*BRIEF*
Write out the lines of the material below exactly, beginning at the line with "distinctive recessed grips" and stopping after the line with "ted based on your location", and leave out the pictures.

*RECORDS SHOWN*

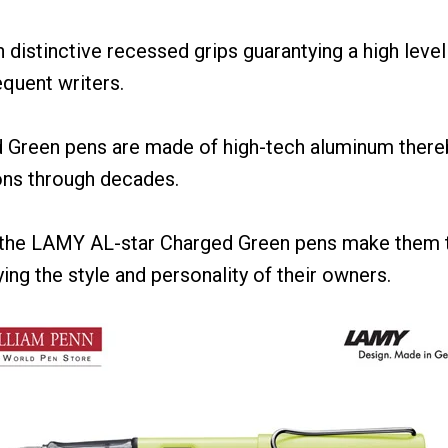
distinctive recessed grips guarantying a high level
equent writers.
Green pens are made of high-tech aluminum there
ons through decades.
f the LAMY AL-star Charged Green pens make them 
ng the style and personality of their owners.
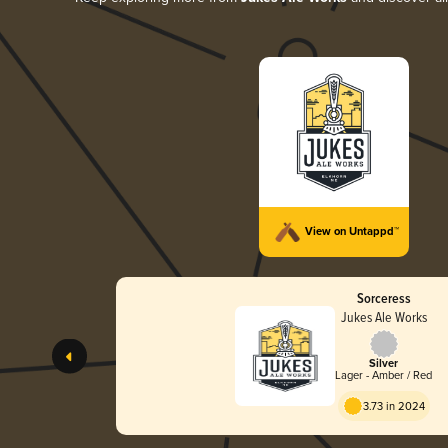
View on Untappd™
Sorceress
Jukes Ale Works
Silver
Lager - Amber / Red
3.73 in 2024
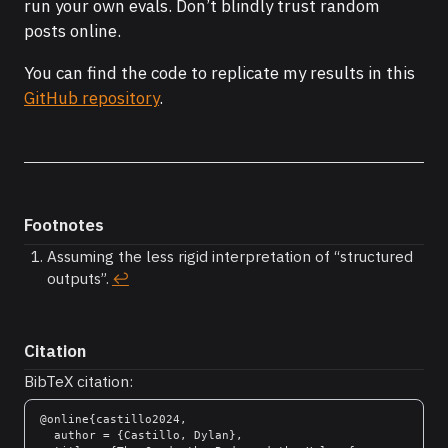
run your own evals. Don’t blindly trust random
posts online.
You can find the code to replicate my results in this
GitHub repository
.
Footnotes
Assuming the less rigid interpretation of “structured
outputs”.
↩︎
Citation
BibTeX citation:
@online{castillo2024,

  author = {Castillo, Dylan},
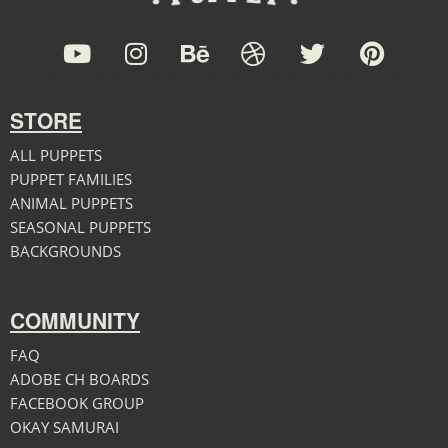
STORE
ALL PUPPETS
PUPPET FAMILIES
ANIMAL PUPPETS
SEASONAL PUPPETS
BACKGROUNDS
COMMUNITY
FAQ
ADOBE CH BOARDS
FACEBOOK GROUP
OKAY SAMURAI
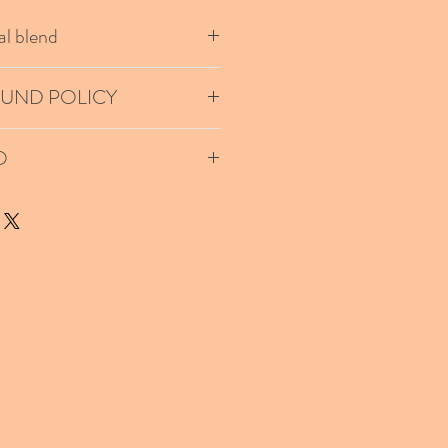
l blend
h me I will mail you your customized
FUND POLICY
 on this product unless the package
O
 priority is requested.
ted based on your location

--

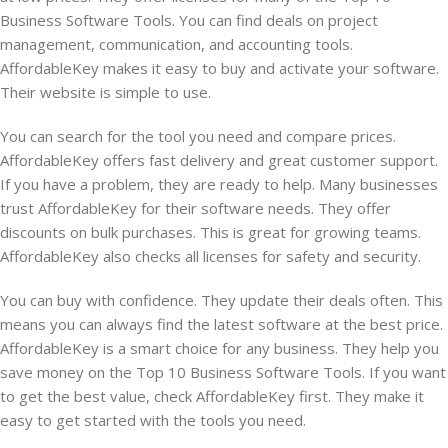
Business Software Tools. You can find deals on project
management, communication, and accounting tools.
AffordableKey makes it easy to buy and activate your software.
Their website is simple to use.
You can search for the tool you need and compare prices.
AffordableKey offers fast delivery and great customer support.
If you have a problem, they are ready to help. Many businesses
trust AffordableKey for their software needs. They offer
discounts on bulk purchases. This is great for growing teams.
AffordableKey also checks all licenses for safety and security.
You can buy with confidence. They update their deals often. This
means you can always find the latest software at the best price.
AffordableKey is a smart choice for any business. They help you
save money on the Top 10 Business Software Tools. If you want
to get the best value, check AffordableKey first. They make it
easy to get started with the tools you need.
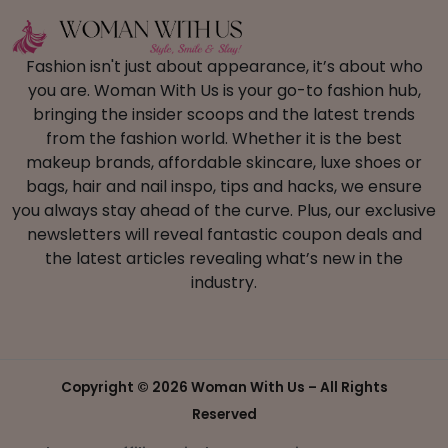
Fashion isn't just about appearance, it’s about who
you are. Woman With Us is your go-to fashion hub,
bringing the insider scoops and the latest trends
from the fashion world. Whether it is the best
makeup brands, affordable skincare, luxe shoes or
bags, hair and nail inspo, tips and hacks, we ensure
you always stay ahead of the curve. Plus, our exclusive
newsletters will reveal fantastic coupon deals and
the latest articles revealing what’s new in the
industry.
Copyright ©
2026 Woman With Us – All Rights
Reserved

...

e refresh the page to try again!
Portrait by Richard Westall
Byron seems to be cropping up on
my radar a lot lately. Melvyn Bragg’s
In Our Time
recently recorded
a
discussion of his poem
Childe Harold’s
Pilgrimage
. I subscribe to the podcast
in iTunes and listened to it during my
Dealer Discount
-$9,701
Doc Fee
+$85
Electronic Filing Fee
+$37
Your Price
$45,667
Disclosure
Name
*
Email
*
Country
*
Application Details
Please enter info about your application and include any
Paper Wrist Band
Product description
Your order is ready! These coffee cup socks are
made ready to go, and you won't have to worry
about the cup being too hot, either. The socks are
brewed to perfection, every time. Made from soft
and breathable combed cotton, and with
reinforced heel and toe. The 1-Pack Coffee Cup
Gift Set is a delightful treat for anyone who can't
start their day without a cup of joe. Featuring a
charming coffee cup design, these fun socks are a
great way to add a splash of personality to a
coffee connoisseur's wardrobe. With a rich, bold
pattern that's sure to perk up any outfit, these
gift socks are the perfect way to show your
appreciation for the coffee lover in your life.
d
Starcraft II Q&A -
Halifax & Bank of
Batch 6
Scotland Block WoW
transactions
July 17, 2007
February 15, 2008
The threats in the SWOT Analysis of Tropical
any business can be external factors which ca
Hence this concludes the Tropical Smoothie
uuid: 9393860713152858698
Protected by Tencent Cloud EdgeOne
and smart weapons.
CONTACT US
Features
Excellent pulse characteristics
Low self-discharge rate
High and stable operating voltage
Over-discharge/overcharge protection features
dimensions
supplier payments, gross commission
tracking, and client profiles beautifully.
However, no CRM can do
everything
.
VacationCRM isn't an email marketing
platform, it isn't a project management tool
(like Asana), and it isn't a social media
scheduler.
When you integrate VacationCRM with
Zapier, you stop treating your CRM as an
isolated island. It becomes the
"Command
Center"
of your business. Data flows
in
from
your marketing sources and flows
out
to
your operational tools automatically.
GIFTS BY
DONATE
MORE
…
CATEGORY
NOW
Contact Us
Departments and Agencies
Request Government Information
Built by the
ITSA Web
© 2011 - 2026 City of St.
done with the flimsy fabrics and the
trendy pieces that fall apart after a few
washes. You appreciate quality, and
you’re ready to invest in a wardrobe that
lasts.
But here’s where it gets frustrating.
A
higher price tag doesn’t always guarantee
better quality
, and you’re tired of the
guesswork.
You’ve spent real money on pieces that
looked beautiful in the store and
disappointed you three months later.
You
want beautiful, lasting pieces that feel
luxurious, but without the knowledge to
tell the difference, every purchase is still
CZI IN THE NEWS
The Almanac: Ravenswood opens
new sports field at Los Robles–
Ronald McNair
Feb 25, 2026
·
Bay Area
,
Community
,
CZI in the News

*RESULT*
distinctive recessed grips guarantying a high level
equent writers.
Green pens are made of high-tech aluminum there
ons through decades.
f the LAMY AL-star Charged Green pens make them 
ng the style and personality of their owners.
View on Untappd™
Sorceress
Jukes Ale Works
Silver
Lager - Amber / Red
3.73 in 2024
run your own evals. Don’t blindly trust random
posts online.
You can find the code to replicate my results in this
GitHub repository
.
Footnotes
Assuming the less rigid interpretation of “structured
outputs”.
↩︎
Citation
BibTeX citation:
@online{castillo2024,

  author = {Castillo, Dylan},
STORE
ALL PUPPETS
PUPPET FAMILIES
ANIMAL PUPPETS
SEASONAL PUPPETS
BACKGROUNDS
COMMUNITY
FAQ
ADOBE CH BOARDS
FACEBOOK GROUP
OKAY SAMURAI
l blend
h me I will mail you your customized
FUND POLICY
 on this product unless the package
O
 priority is requested.
ted based on your location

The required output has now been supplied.